Je propose de mettre sur pied un centre de supervision unique pour plus d’efficacité, qui unifie les différents PC des opérateurs. Certaines séparations sont ubuesques. Mais je crois qu’il faut aussi aller plus loin, vers un corps unique regroupant tous les agents de sûreté. Ils devront bénéficier de certaines prérogatives de la police judiciaire, comme la fouille des bagages, l’inspection visuelle des bagages à main ou le constat par procès-verbaux du délit de vente à la sauvette.

Quant à la possession d’une carte d’identité, elle n’est plus obligatoire en France depuis 1955. Rien ne garantit qu’elle ferait diminuer la fraude ou augmenter le taux de recouvrement des amendes.

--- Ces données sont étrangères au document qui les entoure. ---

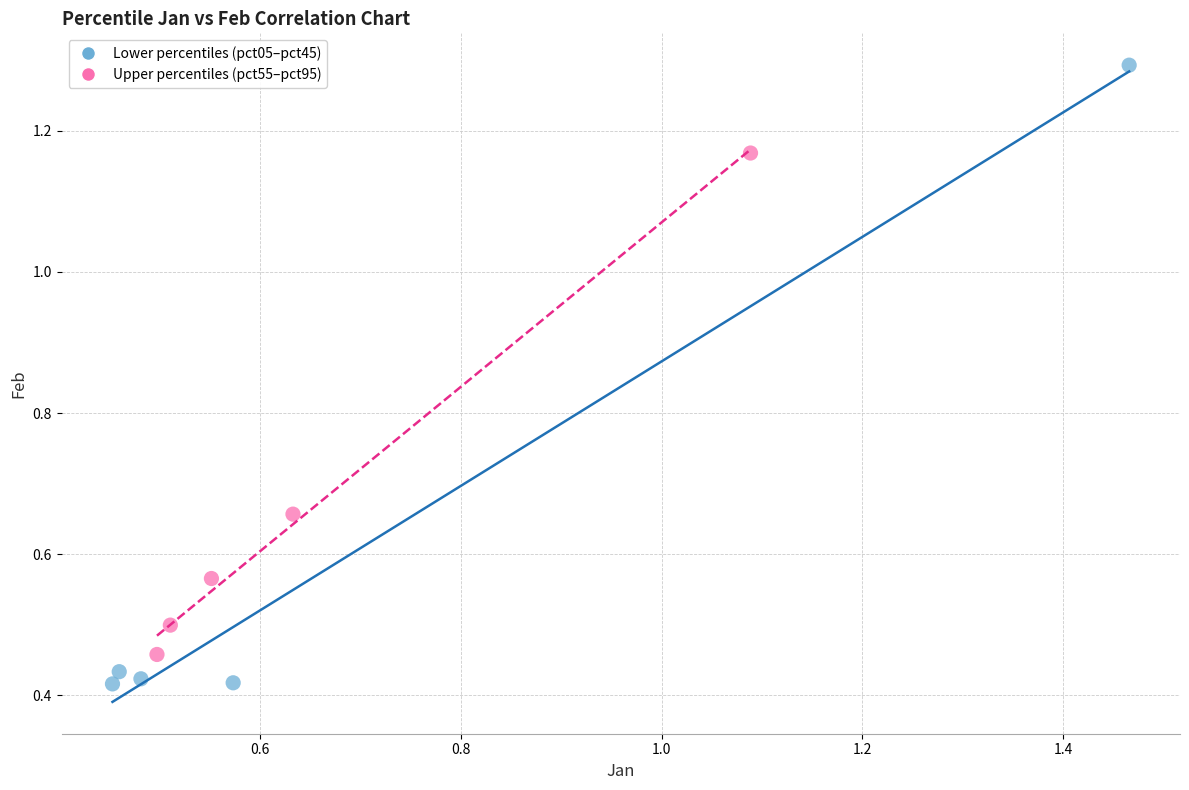

What are all the series names shown in the legend?

Lower percentiles (pct05–pct45), Upper percentiles (pct55–pct95)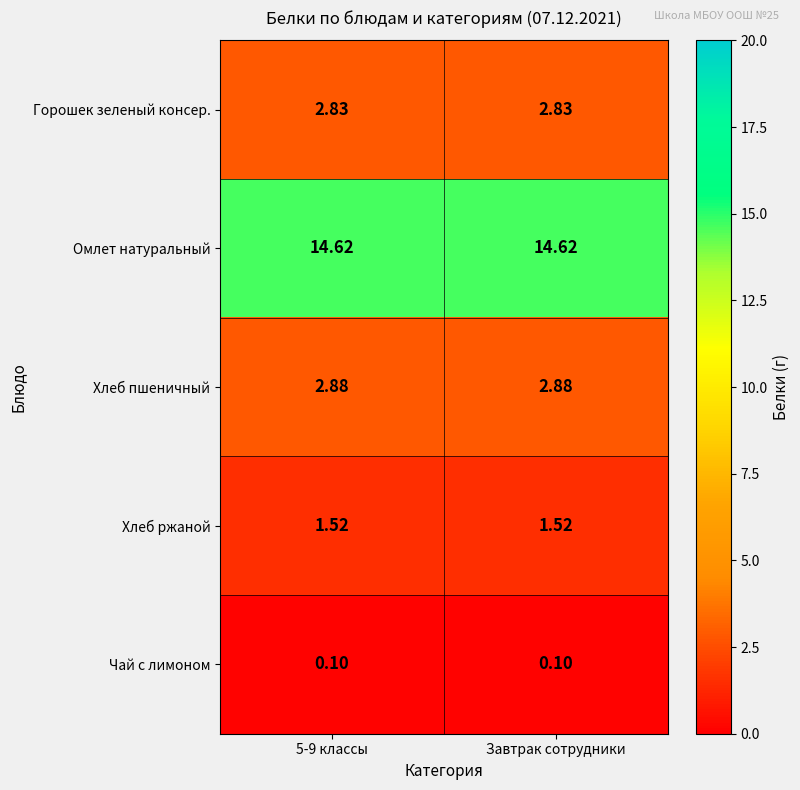

Rank the series by their maximum value, from lowest to highest.

Чай с лимоном, Хлеб ржаной, Горошек зеленый консер., Хлеб пшеничный, Омлет натуральный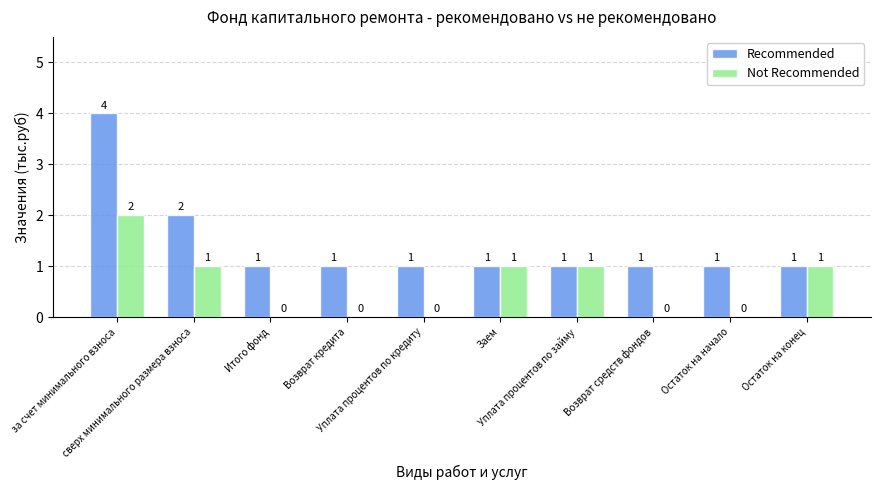

Reading left to right, transcribe all the data shown in this chart.

Recommended: 4	2	1	1	1	1	1	1	1	1
Not Recommended: 2	1	0	0	0	1	1	0	0	1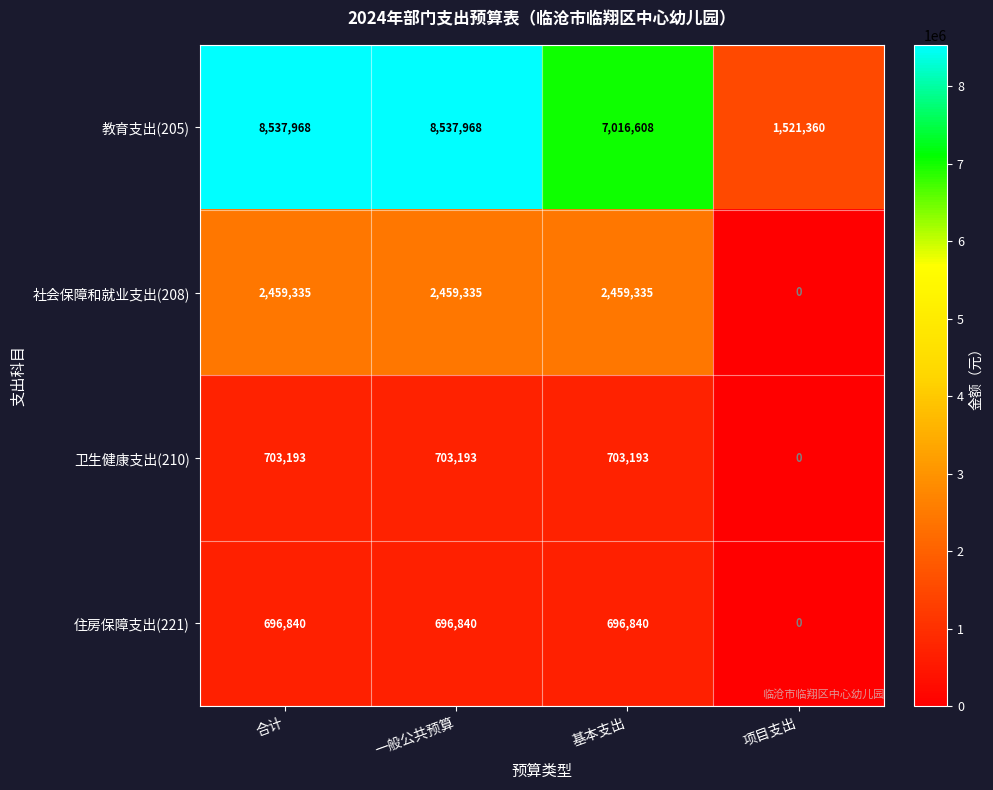

What is the sum of all 教育支出(205) values?

25613904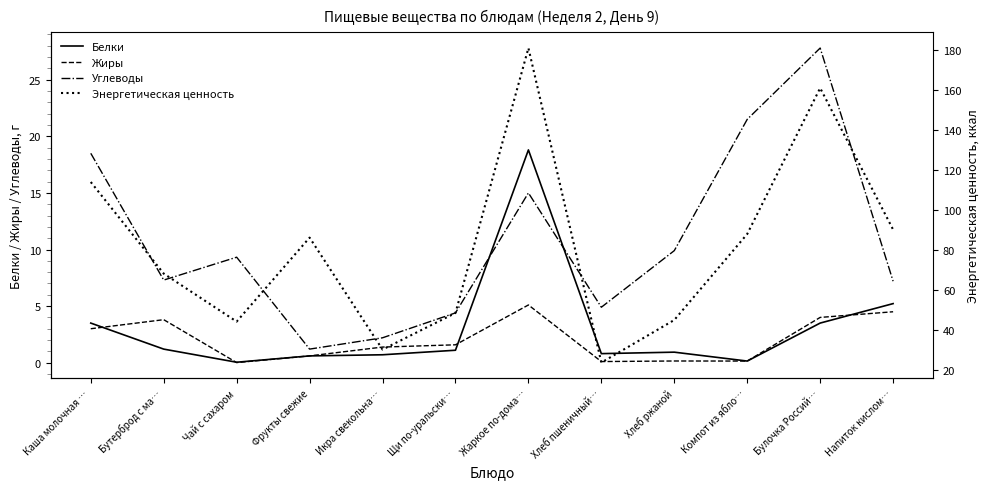

Rank the categories by Жиры value from highest to lowest.

Жаркое по-дома…, Напиток кислом…, Булочка Россий…, Бутерброд с ма…, Каша молочная …, Щи по-уральски…, Икра свекольна…, Фрукты свежие, Хлеб ржаной, Компот из ябло…, Хлеб пшеничный…, Чай с сахаром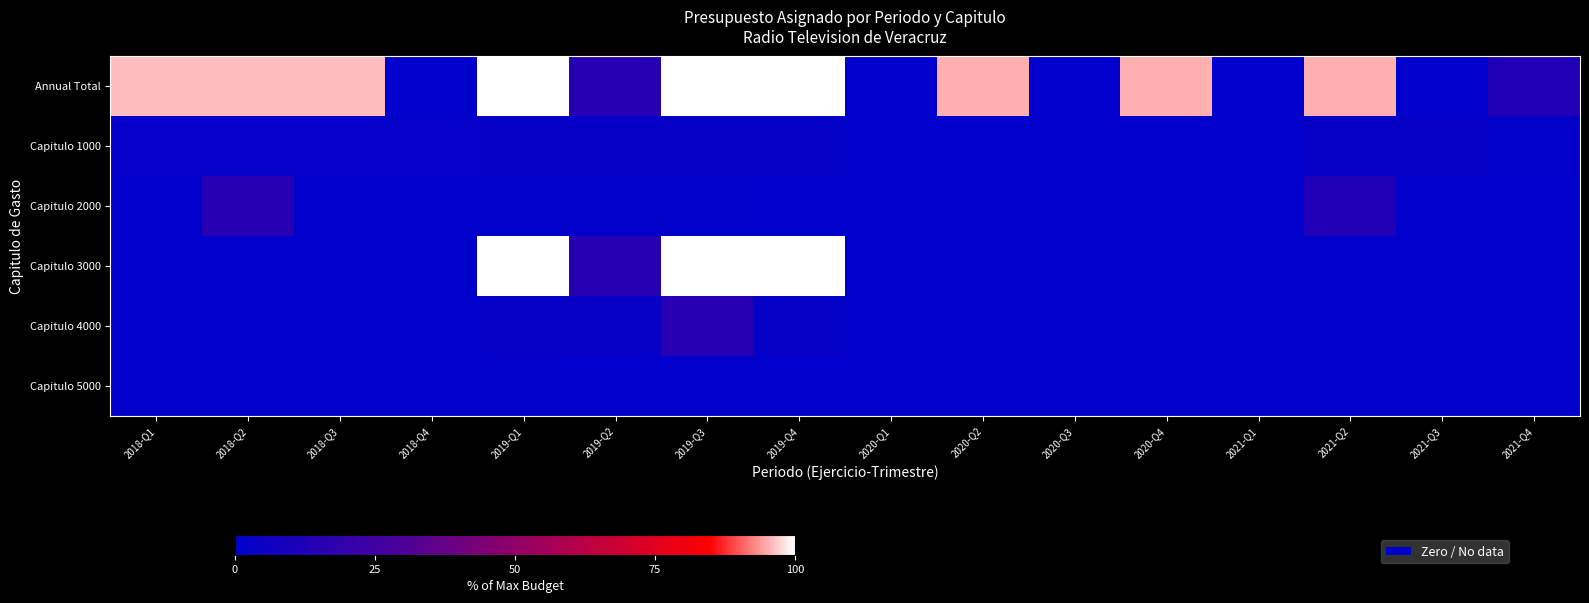

Which series has the largest range (max minus min)?

Annual Total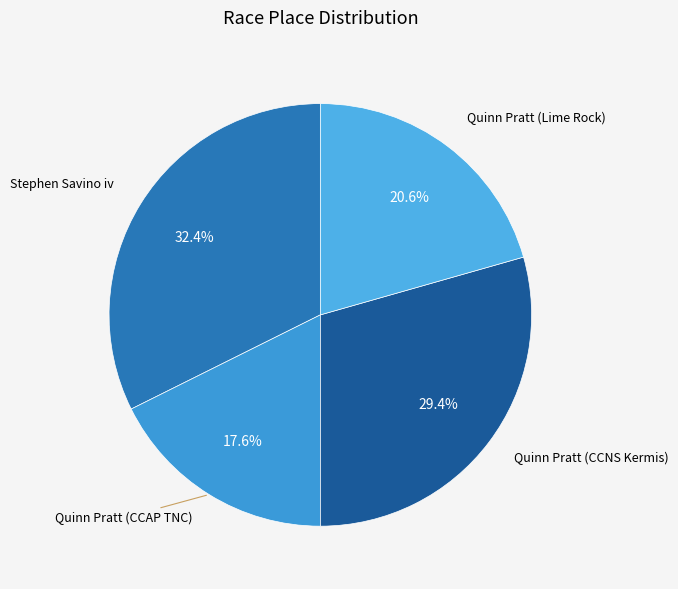

Count the number of slices in the pie.

4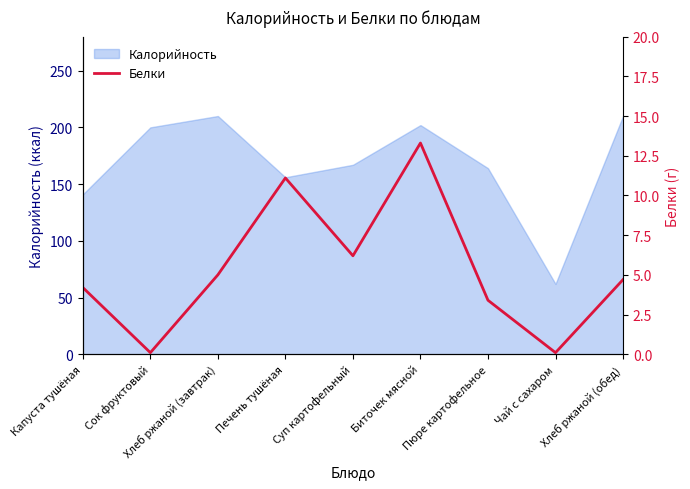

Is it true that Калорийность equals 69 at Суп картофельный?

False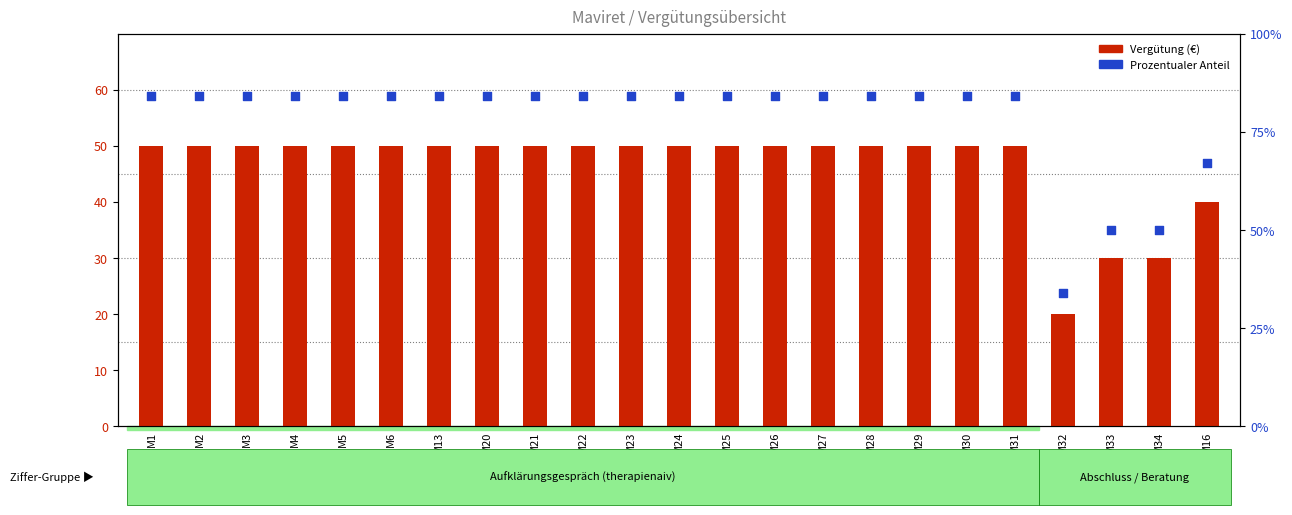

Which series reaches the maximum Y coordinate?

Prozentsatz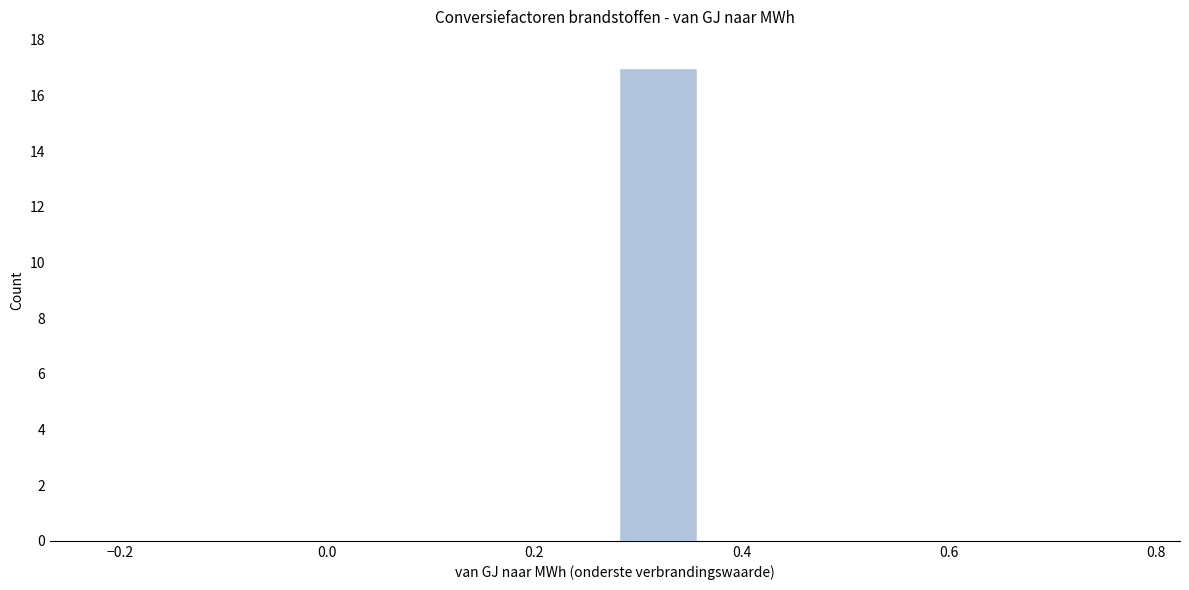

How tall is the bar that spans 0.28 to 0.36 on the x-axis? Neither the bar edges nor the heights are printed on the chart, so give them approximately, as read against the axes.

17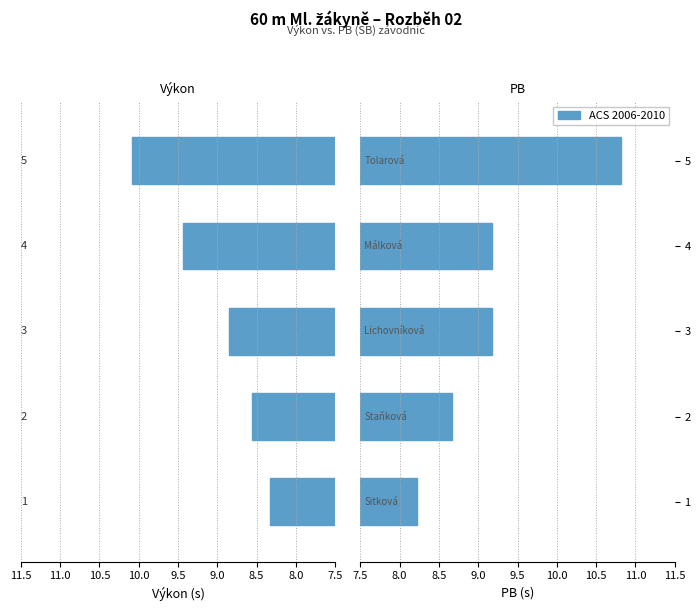

How many data points does each series have?

5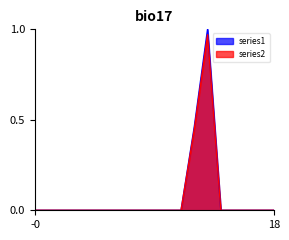

What is the sum of all series1 values?

1.5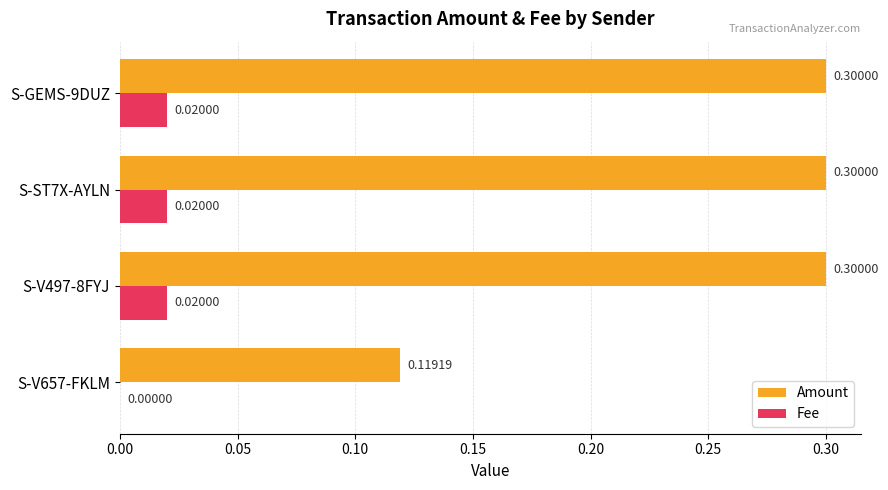

What is the sum of all Amount values?

1.0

A ce titre, modifier les conditions du délit de fraude d’habitude ou fermer les réseaux me semblent des outils plus efficaces pour lutter contre la récidive.

Je suis convaincu de la pertinence d’une écotaxe régionale. Je n’attendrai pas l’Etat pour trouver des financements supplémentaires, sans que cela pèse sur les usagers ou sur les entreprises

Votre programme est dense. Pourrez-vous tout faire, tout financer ? Les finances publiques ne sont pas au mieux, la tarification unique va grever le budget régional, et les dépenses du STIF augmentent à mesure que l’offre s’étoffe.
Je ne vais pas dire «on rase gratis». Il faut remettre à plat le financement des transports franciliens car la trajectoire actuelle n’est pas soutenable. Mais il va falloir que l’Etat éclaire le tapis, sur le taux de TVA et la compensation du VT (NDLR l’exemption des entreprises de 9 à 11 salariés), mais aussi sur la peréquation entre l’Ile-de-France et les autres régions – tout ce qui pourrait affaiblir l’attractivité de la région capitale pénaliserait la France entière.

Il faudra aussi revenir sur la taxe de séjour régionale – les touristes peuvent contribuer à entretenir un réseau dont le coût d’accès figure parmi les plus bas d’Europe. Je suis également convaincu de la pertinence d’une écotaxe régionale. La loi de transition énergétique donne la compétence aux régions pour agir : je n’attendrai donc pas l’Etat pour trouver des financements supplémentaires, sans que cela pèse sur les usagers ou sur les entreprises.